Elbette Red Kit’ten önceki kahramanların da mizahi yönleri dikkat çekmekteydi fakat Red Kit ile birlikte özellikle Fransız çizgi romanlarının mizahı daha rafine ve kalıcı bir hal aldı. Hatta bir bakıma kendi mizahi üslubunu da oluşturdu. Amerika dışında Fransız ve İtalyan çizgiromanları ile birlikte, özellikle İtalya’dan esen ve rüzgarı bir türlü durmak bilmeyen Spagetti Western’lerin mizahının da mevcut konsepti beslemesi ile birlikte, okuyucu ve izleyiciler daha ziyade okyanusun karşı tarafından çıkan işleri dikkate almaya başladılar. Bu üslubun hikayelere yediriliş biçimi daha o dönemde tekerrüre düşmeye başlayan Hollywood Western sinemasından kaçış biletiydi bir nevi.

Pek çok esin kaynağı barındıran bu yapımlar kısa süre içerisinde kıta ötesine yayıldı ve Red Kit’de bu yayılmadan nasibini aldı. Öncelikle beyaz cama taşınan çizgi filmler, zamanla video piyasasının da arananlarından oldular ve araya pek çok uzun ve orta metrajlı Red Kit macerası da sıkıştırıldı fakat Terence Hill, bir nevi vahşi batı mitosu olarak kabul edebileceğimiz Red Kit’i ilk defa ete kemiğe büründüren kişi oldu. Hill, her ne kadar bildiğimiz Red Kit karakterine hem karizma hem de fizik açısından yaklaşamasa da; başrolü kendine rezerve etti. Filmin yönetmenliğini de üstlenen Hill, kendi Red Kit filmini de parsellemiş oldu böylece. Spagetti Western kokusunu bazı bazı aldığımız bu yapım, izleyiciden gerekli ilgi ve alakayı göremedi. Sebep mi? Terence Hill’in, Red Kit olmasından bahsediyoruz. Başka bahaneye hacet var mı?

Biraz mazi biraz da bilgi derken epey kafa ütüledim. Geçmişi şöyle elimizin tersiyle uygun bir tarafa ittirip günümüze dönelim biz.
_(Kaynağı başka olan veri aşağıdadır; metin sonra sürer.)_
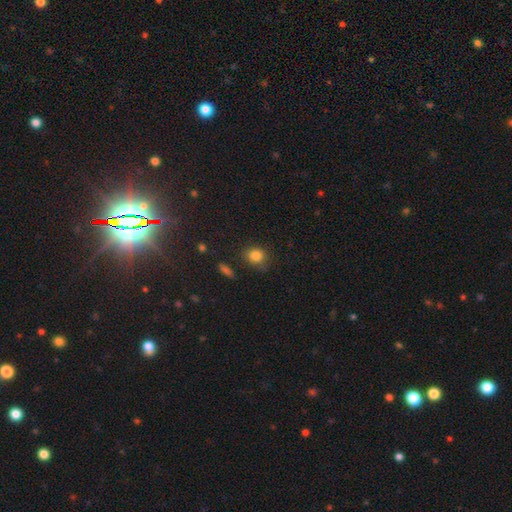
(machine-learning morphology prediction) Overall: smooth (84%). How rounded: round (69%; in between 30%). Merging: none (76%).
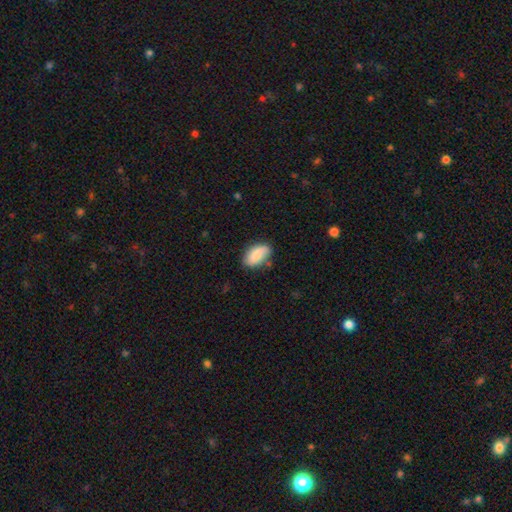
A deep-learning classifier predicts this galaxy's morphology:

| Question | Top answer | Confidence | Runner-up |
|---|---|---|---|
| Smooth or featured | smooth | 80% | featured or disk (13%) |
Karşımızda bambaşka bir Red Kit filmi var ve iddialarının pek çoğunu hayata geçirmiş olmasına rağmen yine de izleyici tarafından taşlanmaktan kaçamadı üstelik. Nedenlerini Red Kit’in suretine kimseleri yakıştıramayan sıkı hayranlarının tutumuna bağlarsak abartmış mı oluruz yoksa didiklenmesi gereken daha ince detaylar mı var? Gelin biz daha net görebilmek için bir adım daha yanaşalım bu yeni model Red Kit’e…

Öncelikle görsellik açısında hiç de sırıtmayan bir işçiliğe sahip yeni filmimiz. Üstelik görsel tasarımlarının da mümkün mertebe çizgi serinin şeridinde seyretmesi için ayrı bir çaba gösterildiğini de iddia edebilirim. Karakterlerin büyük bir kısmına da kucak açılmış. Tabi gönül isterdi ki böyle bir filmde Daltonlar’ı hatta Rin Tin Tin’i görmek nasip olsun fakat teknik bir ilüzyonla Düldül’ü dillendirmeleri bile hoş bir detay oldu… Az da olsa yüreğimize su serpti… Billy The Kid, Calamity Jane ve Jesse James’in de kendilerine rezerve edilen yerlerini alması jest hanesine eklenebilir fakat ne olursa olsun böyle bir yapımın en büyük yükü Red Kit karakterinin sırtında…Daha doğrusu Red Kit’in layıkı ile perdeye taşınması zor bir karakter oluşu, sırttaki yükleri daha da ağırlaştırıyor. Öyle ki, Jean Dujardin’in imajı düşünüldüğünde Red Kit’in fiziki yapısına oldukça uygun bir seçim olduğuna kanaat getirebiliriz. Fakat izleyicinin otomatik eşleştirme mekanizması, onu Red Kit’in sureti olarak kodlamaya çalışırken pek çok noktada hata veriyor. Örneğin “ifadesizlikle” suçlanan Dujardin’e yüklenilirken; çizgi serinin neredeyse tamamında duyguları konusunda hem fikir olamadığımız Red Kit’in ifadesi (ya da ifadesizliği) görmezden geliniyor.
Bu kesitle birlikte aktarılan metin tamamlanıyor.